▶ _Material supplied_:
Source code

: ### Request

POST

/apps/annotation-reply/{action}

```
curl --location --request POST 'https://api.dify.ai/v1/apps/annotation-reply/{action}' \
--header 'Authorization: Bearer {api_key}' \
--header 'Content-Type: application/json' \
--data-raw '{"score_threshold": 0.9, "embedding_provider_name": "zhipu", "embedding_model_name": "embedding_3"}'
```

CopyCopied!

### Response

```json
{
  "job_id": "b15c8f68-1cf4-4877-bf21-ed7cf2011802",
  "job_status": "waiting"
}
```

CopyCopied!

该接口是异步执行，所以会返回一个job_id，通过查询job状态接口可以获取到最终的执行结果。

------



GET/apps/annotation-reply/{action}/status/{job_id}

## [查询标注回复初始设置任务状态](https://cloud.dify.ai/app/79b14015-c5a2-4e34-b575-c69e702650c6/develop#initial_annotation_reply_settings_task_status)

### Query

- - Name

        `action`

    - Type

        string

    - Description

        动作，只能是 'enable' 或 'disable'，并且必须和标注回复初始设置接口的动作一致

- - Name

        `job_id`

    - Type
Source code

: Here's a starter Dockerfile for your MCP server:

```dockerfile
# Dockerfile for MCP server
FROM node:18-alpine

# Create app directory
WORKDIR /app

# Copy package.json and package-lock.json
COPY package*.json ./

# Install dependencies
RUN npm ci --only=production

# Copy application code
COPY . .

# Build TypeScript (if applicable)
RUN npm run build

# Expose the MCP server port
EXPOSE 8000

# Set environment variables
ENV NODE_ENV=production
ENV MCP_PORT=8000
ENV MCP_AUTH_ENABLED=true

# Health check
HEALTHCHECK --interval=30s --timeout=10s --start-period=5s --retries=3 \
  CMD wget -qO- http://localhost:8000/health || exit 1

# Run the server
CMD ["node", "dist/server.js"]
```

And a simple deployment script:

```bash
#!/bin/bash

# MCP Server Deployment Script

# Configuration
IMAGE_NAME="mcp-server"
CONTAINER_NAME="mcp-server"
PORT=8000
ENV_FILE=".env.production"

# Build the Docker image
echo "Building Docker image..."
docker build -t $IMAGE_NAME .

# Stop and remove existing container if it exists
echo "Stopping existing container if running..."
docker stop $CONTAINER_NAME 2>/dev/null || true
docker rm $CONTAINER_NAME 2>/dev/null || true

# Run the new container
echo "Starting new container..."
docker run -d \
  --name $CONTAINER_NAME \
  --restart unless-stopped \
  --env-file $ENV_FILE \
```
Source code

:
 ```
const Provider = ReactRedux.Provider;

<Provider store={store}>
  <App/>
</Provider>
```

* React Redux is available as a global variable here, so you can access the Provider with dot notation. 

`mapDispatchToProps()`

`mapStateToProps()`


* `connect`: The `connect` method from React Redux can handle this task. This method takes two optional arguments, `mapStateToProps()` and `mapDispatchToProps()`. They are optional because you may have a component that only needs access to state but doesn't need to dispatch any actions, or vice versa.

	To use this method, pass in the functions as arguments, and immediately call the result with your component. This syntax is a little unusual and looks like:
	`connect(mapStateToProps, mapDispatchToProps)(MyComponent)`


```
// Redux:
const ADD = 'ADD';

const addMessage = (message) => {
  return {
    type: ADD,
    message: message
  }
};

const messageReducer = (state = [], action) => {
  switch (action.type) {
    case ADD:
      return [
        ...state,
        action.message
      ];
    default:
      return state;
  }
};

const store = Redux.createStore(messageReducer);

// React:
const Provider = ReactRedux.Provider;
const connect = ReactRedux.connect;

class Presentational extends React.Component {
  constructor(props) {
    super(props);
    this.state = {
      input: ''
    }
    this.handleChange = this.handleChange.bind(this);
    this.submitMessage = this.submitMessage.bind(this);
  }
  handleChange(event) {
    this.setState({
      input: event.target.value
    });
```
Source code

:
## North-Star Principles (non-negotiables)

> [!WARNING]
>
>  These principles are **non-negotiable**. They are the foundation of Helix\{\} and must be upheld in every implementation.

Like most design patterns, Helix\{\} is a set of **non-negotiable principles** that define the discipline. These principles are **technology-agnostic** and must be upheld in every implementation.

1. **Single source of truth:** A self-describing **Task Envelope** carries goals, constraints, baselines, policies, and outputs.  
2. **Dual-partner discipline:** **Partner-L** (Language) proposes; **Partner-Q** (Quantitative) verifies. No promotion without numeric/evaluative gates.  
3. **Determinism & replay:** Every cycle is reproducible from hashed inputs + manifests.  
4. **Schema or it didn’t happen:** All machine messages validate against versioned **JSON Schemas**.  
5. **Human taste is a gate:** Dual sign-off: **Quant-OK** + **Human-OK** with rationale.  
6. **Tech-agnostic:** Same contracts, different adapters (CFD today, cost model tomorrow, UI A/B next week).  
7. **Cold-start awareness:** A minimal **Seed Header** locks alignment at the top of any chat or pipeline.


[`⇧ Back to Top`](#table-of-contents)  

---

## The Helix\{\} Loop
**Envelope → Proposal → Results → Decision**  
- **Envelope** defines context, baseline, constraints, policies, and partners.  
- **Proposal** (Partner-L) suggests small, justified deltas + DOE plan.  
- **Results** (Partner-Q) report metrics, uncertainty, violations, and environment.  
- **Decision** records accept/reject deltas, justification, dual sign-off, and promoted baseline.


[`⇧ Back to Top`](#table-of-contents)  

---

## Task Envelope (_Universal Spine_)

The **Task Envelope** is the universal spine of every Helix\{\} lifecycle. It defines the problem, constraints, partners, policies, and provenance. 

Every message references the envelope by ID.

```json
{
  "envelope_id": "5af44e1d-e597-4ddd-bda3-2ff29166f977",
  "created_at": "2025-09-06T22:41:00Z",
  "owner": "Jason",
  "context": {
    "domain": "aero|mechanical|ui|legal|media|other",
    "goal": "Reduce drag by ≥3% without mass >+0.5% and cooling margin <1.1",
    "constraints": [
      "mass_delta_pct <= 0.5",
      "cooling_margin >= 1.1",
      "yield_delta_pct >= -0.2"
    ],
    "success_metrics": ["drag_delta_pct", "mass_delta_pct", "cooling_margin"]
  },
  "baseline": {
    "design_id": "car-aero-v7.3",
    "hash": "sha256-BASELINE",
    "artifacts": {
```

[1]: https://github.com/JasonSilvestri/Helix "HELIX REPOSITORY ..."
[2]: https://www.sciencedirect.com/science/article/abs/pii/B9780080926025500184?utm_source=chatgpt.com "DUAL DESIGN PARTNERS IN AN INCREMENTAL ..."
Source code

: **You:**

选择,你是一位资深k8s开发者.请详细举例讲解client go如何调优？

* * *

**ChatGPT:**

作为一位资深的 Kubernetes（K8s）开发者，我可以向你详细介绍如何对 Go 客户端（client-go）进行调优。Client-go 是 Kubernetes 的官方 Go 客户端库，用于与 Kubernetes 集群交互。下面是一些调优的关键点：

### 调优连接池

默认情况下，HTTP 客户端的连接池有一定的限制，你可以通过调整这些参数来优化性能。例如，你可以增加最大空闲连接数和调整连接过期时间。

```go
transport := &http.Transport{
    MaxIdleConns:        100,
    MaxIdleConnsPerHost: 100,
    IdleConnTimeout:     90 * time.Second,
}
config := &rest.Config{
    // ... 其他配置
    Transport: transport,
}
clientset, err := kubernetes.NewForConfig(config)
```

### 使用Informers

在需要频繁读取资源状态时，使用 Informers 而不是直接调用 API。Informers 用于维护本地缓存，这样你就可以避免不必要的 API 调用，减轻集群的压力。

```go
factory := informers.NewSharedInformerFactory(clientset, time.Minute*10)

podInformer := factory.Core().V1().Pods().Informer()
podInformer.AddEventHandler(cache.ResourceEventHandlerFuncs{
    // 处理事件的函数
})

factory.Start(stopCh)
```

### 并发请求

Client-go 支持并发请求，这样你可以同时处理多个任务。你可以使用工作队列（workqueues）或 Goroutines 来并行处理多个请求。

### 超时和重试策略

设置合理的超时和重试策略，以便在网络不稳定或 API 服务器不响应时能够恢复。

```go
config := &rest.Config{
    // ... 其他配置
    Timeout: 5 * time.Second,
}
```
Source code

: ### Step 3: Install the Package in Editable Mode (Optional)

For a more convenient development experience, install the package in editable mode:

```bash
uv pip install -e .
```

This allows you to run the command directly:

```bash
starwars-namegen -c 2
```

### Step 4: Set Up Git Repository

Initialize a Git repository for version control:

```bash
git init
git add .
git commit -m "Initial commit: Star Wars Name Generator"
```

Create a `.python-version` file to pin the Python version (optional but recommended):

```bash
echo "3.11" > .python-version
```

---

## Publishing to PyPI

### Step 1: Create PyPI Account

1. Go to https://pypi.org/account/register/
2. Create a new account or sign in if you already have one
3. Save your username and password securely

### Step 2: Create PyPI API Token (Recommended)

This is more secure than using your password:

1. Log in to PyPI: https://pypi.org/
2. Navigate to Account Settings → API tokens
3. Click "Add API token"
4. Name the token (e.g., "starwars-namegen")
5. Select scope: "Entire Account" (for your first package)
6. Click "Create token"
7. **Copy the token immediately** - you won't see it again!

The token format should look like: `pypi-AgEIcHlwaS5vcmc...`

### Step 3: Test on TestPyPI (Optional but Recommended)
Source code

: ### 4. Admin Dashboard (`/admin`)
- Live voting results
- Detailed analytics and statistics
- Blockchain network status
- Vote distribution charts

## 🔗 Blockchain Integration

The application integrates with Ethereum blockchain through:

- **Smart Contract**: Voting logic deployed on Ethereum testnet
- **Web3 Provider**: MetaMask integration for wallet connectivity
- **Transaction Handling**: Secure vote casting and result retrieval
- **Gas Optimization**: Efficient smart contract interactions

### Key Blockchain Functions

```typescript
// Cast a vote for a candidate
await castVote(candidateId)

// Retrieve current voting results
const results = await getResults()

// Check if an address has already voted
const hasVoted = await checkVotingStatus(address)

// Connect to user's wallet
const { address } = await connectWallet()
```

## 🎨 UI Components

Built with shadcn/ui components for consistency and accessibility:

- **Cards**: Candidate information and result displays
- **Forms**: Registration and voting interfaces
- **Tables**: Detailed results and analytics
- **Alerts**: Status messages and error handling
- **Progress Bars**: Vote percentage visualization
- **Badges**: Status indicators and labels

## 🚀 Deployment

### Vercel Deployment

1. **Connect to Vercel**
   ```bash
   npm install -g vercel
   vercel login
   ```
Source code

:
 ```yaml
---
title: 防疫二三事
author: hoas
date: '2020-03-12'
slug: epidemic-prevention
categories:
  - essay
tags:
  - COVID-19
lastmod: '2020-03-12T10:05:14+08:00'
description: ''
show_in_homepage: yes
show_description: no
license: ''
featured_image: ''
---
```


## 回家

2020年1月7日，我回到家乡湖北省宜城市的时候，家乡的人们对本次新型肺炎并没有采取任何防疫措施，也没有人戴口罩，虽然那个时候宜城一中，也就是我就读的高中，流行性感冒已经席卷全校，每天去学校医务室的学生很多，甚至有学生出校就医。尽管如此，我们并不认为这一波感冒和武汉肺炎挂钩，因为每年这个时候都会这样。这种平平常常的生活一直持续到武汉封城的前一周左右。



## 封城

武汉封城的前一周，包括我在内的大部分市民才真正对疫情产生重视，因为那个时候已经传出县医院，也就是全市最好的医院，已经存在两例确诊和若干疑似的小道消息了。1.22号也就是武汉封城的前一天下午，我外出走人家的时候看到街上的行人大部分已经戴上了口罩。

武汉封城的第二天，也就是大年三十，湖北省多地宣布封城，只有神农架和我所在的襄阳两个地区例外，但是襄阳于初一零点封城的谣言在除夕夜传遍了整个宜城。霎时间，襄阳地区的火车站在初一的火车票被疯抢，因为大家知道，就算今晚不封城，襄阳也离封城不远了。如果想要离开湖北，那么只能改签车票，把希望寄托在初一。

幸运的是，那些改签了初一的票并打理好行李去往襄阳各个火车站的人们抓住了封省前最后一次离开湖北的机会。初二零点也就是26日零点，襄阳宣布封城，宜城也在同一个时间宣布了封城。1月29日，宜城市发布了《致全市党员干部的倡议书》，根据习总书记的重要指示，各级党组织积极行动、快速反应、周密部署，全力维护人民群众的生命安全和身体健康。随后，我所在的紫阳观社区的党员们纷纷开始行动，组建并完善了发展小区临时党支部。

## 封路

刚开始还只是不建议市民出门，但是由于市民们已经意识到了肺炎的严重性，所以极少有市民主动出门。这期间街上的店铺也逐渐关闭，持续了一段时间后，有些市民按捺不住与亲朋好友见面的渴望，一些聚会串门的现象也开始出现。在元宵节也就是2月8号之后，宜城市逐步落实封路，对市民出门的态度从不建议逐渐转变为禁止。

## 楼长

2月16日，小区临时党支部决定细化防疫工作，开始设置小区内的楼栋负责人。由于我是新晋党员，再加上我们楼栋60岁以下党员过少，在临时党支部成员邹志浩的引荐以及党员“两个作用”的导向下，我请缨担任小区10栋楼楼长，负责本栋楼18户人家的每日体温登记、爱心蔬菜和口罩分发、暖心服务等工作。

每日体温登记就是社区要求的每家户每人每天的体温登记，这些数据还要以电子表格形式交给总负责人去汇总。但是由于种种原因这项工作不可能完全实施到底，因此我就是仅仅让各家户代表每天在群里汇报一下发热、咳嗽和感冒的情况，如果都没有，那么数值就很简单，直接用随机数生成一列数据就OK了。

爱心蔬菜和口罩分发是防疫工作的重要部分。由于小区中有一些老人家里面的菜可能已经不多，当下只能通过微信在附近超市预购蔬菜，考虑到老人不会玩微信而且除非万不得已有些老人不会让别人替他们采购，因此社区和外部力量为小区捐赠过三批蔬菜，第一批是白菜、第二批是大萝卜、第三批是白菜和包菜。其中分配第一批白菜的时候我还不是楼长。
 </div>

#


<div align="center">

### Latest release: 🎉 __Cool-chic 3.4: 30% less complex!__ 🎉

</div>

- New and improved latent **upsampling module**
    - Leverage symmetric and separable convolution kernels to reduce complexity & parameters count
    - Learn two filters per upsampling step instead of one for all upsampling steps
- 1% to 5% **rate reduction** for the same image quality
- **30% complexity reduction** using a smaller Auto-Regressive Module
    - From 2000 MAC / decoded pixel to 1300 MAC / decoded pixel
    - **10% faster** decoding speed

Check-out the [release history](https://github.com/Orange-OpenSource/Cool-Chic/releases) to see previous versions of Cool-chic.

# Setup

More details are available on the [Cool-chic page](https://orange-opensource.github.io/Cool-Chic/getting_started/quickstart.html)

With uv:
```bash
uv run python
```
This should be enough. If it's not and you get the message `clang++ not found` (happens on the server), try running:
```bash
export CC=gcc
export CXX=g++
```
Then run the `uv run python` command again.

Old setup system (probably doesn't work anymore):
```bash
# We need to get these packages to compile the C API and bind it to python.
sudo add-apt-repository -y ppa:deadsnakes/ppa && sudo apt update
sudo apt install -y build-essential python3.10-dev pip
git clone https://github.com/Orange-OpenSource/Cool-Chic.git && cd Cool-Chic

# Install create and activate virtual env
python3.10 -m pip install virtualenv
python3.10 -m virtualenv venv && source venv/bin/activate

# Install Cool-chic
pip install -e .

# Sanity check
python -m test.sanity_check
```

▶ _Action item_:
Whenever the word "available" appears in a line of the listing, copy out that line.

▶ _Written solution_:
* React Redux is available as a global variable here, so you can access the Provider with dot notation. 
More details are available on the [Cool-chic page](https://orange-opensource.github.io/Cool-Chic/getting_started/quickstart.html)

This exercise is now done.